Reputation: 78
I have two classes with no inheritance relationship (well, excepting being Object):
class A
{
Member1 m1;
Member2 m2;
}
class B
{
Member1 m3;
Member2 m4;
}
Each member of a class is paierd with a member of the same arbitrary type in the other class, it might or might not have the same name, it can be null. I would like to do something like this:
if (b.m3 != null) a.m1 = b.m3;
just to update values that are not null, where a
is an instance of class A
and b
is an instance of class B
.
The number of members to update might grow with time, I'd like some more general and elegant way to do the update, something to be used like this:
a.Update(d => d.m1, b.m3)
I have tried with an extension method:
public static void Update<TSource, TKey>(this TSource source, Func<TSource, TKey> key, TKey newValue)
where TSource : A
{
if (newValue != null)
{
key(source) = newValue;
}
}
but there is clearly something wrong because I get an exception saying that the left-hand side of the the equality key(source)
must be a variable.
Any ideas?
Upvotes: 1
Views: 68
Reputation: 70523
You could do something like this
Member1 m1;
public Setm1(Member1 in)
{
if (in != null) m1 = in;
}
Then your code is very simple:
a.Setm1(b.m3);
Or you could use the accessor (with the same code) and you would have
public Member1 Setm1
{
set { if (value != null) m1 = value;
}
a.Setm1 = b.m3;
Upvotes: 0
Reputation: 32276
The reason this doesn't work is because a Func
is literally a function that returns a value.
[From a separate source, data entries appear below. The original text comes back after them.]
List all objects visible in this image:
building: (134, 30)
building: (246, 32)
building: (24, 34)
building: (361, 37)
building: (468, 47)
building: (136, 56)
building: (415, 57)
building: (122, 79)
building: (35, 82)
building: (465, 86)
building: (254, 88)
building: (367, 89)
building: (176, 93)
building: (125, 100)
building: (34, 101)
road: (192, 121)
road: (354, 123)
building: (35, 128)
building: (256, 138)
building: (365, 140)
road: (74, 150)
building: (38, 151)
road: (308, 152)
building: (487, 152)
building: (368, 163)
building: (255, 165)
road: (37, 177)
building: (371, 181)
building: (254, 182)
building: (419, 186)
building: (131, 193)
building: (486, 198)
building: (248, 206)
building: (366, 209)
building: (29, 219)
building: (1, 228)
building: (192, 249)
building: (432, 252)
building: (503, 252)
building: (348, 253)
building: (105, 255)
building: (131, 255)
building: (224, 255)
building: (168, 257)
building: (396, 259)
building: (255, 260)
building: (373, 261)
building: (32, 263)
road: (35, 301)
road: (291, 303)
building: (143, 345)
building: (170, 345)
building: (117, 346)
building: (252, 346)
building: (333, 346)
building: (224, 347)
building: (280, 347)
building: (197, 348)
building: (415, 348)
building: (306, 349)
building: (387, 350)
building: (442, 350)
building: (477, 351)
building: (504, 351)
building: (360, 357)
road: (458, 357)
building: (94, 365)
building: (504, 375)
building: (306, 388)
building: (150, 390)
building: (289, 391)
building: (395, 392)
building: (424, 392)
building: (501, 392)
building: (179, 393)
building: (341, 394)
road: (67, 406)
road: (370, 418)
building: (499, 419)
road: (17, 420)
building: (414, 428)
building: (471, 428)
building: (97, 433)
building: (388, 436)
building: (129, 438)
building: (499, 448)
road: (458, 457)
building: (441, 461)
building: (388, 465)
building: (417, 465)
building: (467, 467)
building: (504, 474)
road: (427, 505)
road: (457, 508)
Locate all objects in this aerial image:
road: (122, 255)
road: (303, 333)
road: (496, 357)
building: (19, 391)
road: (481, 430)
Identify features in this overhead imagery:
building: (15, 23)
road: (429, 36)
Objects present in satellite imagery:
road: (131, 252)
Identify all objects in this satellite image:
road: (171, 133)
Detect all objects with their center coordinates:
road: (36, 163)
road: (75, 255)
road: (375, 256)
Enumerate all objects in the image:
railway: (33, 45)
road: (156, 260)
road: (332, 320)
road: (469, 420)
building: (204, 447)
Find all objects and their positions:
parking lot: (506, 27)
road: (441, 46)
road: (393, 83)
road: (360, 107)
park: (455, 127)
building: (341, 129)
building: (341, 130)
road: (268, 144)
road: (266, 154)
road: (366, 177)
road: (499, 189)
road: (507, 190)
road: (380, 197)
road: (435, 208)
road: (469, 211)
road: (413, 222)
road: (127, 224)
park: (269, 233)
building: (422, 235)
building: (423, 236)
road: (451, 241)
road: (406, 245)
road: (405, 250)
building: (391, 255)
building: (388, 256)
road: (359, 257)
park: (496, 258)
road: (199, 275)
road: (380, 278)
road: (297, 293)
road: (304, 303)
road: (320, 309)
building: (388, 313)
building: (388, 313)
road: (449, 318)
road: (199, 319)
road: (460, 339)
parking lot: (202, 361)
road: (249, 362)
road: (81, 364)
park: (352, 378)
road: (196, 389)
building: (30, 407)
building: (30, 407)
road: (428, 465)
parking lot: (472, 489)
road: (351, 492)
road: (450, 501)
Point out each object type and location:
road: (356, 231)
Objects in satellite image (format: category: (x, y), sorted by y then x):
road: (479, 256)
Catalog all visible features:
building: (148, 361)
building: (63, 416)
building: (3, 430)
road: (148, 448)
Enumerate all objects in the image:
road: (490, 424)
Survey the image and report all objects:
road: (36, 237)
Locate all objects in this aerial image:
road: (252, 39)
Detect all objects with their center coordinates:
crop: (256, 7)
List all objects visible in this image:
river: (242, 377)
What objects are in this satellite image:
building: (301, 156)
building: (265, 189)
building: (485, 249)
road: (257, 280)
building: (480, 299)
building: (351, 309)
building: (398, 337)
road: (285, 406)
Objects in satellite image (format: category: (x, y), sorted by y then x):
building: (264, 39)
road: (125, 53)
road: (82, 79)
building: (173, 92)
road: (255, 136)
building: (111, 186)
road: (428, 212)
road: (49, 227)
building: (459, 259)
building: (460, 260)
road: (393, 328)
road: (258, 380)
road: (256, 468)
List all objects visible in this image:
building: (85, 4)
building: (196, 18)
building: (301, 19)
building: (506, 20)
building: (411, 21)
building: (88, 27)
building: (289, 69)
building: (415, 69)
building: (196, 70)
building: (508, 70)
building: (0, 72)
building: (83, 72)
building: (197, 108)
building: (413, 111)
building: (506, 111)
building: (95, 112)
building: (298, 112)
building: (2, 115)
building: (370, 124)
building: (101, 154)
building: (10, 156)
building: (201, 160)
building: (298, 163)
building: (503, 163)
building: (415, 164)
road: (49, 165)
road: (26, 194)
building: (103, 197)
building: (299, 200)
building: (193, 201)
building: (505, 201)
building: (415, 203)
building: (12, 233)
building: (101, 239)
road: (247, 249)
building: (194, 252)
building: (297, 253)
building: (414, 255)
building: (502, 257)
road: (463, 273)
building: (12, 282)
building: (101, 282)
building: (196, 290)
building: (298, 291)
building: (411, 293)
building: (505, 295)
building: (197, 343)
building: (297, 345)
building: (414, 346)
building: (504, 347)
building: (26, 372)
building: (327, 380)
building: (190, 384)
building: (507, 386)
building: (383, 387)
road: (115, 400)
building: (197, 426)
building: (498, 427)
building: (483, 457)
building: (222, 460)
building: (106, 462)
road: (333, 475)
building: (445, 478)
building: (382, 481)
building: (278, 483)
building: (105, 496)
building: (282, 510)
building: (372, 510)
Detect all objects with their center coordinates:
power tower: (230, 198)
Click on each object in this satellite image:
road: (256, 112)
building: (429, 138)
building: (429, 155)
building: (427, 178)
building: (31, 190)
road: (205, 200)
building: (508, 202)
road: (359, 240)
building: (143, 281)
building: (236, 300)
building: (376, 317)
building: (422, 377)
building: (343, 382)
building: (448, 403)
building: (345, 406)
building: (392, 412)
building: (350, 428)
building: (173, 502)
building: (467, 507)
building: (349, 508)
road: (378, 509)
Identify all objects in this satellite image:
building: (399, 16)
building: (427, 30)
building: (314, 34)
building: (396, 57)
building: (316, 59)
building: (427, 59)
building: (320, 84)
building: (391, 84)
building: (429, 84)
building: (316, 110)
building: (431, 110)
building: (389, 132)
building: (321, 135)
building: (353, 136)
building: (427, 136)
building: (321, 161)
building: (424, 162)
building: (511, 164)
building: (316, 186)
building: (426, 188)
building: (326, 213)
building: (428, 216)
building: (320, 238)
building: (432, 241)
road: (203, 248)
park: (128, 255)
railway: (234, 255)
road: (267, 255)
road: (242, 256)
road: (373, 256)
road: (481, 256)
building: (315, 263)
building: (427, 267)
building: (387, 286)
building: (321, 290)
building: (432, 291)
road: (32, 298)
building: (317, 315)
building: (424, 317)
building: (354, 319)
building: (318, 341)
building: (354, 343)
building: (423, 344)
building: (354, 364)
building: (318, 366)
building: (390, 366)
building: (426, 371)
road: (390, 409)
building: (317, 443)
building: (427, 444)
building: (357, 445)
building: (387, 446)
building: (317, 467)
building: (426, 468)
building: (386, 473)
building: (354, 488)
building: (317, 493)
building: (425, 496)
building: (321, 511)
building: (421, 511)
When called you have to assign that value to a variable, thus the error message you are getting. Instead of a Func
you could use an Action
and pass both the source and the key to it.
public static void Update<TSource, TKey>(
this TSource source,
Action<TSource, TKey> action,
TKey newValue)
where TSource : A
{
if (newValue != null)
{
action(source, newValue);
}
}
Then call it like this.
a.Update((myA, val) => myA.m1 = val, b.m3);
But really it would be simpler to just do the following
a.m1 = b.m3 ?? a.m1;
That will assign b.m3
to a.m1
if it is not null
. Otherwise it just assigns a.m1
to itself.
Although for this specific case you should look into mapping libraries that can handle this type of thing for you.